Oaxacan Life: Part Six--- Food, Glorious Oaxacan Food!

 OMG, what can I say, but this pueblo's reputation of having some of the best food ANYWHERE in Mexico seems justly deserved. I could not possibly capture ALL of the wonderful meals I have eaten here in the past several months, but I can at least give you a mouth-watering, visually tantalizing, random sample! I cannot even remember what a lot of them are... but will do my best to recall at least some of these exquisite dishes. Feast your eyes and eat your heart out!!!!


One of my favorites in this town is Levadura de Olla: reasonably priced with outdoor seating (as with most restaurants in Oaxaca, actually), it has a decent variety of vegetarian fare. I have been here twice--both times were exceedingly delicious. Below you have a sampling of dishes I have shared with my friends:


Mixed vegetables, lightly steamed, in an avocado sauce: as delicious as it is colorful!


A wonderful dining establishment with food as elegant as its name!


Homemade tortilla chips with a seasoned tomato salad.


Tasty tamales wrapped in banana leaves and steamed.



Another version of cheesy tamales, with two kinds of mole sauce--divine...to die for! 

Some of everything: a fish dish on the left; veggie medley on the right; tamales with mole sauce on the bottom. 

Dining with two friends: Elvira, on the left--a native Oaxacan; Tanya, on the right, an expat like myself--American (from Florida). 


A mixture of fresh mushrooms in a delicately seasoned broth.


The two of them shared this guava cheesecake for dessert... I myself held out for the dessert you will soon see at the end of this blog post.... 


A display on a side table of different varieties of corn used in the dishes here. 


Various grains and legumes, quite literally stone-ground with mortar and pestle. I doubt the restaurant actually uses this method, but it makes for a lovely display of what indigenous people would have done. 



Oaxaca is home to a nice variety of ethnic cuisines. Here, you see my friend Georgina, whom I ate with at our local Moroccan restaurant, El Morocco. It was a little pricey but quite tasty, and had a good variety of vegetarian choices. She, like I, photographs all the food she eats in Oaxaca! 

Our wonderful fare on a classic Moroccan dining table! 


Falafel patties and kabobs with dipping sauce of some sort.


A magical interior, as lovely as the food!

Another fantastic restaurant, situated on a terrace with a great view of the town: Agavero Cocina & Bebidas. I went here with my expat friend Ellen one time; on another occasion, with my friend Georgina (just here visiting for a short stint). 


Fish tacos with a classic Oaxacan sauce. 


Guacamole, surrounded by crunchy, deep-fried...wait for it... GRASSHOPPERS!! Known as "chapulines" in Spanish, they are a favorite of Oaxacans and considered a delicacy. NO THANK YOU very much! I ate the guac and avoided them, which was fine with Georgina (a Mexican American) who ate them with relish. "Mmm, crunchy and delicious!" she proclaimed, licking her lips, while MY stomach lurched! 

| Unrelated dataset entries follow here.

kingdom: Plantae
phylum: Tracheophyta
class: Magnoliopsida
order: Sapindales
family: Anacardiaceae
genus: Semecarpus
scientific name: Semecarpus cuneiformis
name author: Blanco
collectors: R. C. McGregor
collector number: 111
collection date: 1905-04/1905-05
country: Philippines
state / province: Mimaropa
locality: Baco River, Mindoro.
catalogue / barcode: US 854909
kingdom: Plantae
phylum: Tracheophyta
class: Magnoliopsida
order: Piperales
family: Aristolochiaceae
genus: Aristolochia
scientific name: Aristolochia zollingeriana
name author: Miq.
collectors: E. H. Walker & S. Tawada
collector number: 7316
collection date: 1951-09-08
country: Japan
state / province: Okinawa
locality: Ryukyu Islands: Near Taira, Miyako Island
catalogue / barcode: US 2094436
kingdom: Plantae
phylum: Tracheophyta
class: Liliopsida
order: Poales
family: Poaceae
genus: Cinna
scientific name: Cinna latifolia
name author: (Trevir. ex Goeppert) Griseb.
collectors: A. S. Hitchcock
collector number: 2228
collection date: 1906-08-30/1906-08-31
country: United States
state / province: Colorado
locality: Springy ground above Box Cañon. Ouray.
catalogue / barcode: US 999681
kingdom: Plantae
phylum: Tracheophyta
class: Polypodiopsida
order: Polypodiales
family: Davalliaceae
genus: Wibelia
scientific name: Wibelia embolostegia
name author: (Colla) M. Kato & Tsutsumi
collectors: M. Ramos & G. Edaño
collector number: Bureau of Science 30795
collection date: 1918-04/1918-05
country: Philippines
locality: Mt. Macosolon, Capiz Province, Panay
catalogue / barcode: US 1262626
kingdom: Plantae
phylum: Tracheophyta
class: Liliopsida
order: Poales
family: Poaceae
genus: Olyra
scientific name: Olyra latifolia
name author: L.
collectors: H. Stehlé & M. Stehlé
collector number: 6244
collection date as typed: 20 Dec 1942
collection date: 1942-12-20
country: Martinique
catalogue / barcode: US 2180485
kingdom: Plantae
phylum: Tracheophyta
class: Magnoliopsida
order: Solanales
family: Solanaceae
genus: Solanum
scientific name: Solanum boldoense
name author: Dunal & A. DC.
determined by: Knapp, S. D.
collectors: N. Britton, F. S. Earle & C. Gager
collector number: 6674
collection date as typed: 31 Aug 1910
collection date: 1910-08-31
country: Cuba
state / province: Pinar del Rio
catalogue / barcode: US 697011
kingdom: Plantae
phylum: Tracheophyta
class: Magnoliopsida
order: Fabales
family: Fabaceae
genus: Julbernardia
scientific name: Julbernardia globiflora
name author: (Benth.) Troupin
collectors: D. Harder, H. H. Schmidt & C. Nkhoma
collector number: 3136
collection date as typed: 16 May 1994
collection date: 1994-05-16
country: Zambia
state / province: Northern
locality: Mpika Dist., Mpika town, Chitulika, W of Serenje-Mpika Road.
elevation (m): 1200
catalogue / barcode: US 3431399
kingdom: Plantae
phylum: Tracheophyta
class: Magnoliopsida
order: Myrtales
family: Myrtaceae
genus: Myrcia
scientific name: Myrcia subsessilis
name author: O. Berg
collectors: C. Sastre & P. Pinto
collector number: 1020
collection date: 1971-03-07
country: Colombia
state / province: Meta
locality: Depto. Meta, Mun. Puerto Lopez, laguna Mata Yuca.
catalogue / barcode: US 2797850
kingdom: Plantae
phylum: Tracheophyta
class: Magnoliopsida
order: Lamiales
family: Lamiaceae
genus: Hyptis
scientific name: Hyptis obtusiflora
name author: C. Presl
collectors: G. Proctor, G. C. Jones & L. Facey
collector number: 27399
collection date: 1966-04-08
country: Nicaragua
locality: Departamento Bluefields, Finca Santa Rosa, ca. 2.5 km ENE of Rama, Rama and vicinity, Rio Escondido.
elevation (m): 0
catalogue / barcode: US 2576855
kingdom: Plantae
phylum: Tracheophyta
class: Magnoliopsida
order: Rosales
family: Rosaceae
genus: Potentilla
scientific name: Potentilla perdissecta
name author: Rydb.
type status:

Georgina's mixed drink...not sure what it was, but it was unquestionably pretty!


The cebollas--onions--on display... there are quite a variety here in Oaxaca, plentiful in so many savory dishes. I have tried many kinds myself, all quite tasty (and so good for you!) 


Back at mi casa, my favorite morning drink: orange and mango lassi! (Yes, I have preserved this new tradition of mine from my cherished 6 months in India.)





Maple syrup is a precious and rare commodity, imported exclusively for the expats. Mexicans have no use for this treasure; hence, this small bottle of about 8 oz. cost a whopping 180 pesos, or a little more than $9.00! 

By contrast, the "naranjas"--juicing oranges--are plentiful and cheap. I start each morning (after my tea) with a fresh-squeezed glass...soooo sweet and delicious! 


And speaking of sweet and delicious, what you see below is my all time favorite Oaxacan dessert: the marquesita. (Yes, this is why I did not partake of the guava cheesecake that night!)  On what looks like a giant waffle maker, a batter is poured. The lid comes down, the batter cooks... what results is a flat, thin waffle. One picks from a choice of filling(s)-- mine is always the same: Nutella, a divine, French creation of creamy chocolate and hazelnuts! It is rolled up inside while still hot...as it cools, the rolled cone hardens into a crispy delight. Decadent and truly delicious! (my treat ONLY on the weekend, mind you... I have SOME self-restraint!!!) 


One of the many marquisita makers who can be seen all around the streets of El Centro in the evenings. 


This cute chef is only 12 years old, but quite the expert! As you can see, I am enjoying my treat with great relish!!!


Decadent and delicious, I reserve this treat for the weekend ONLY. Honest!!!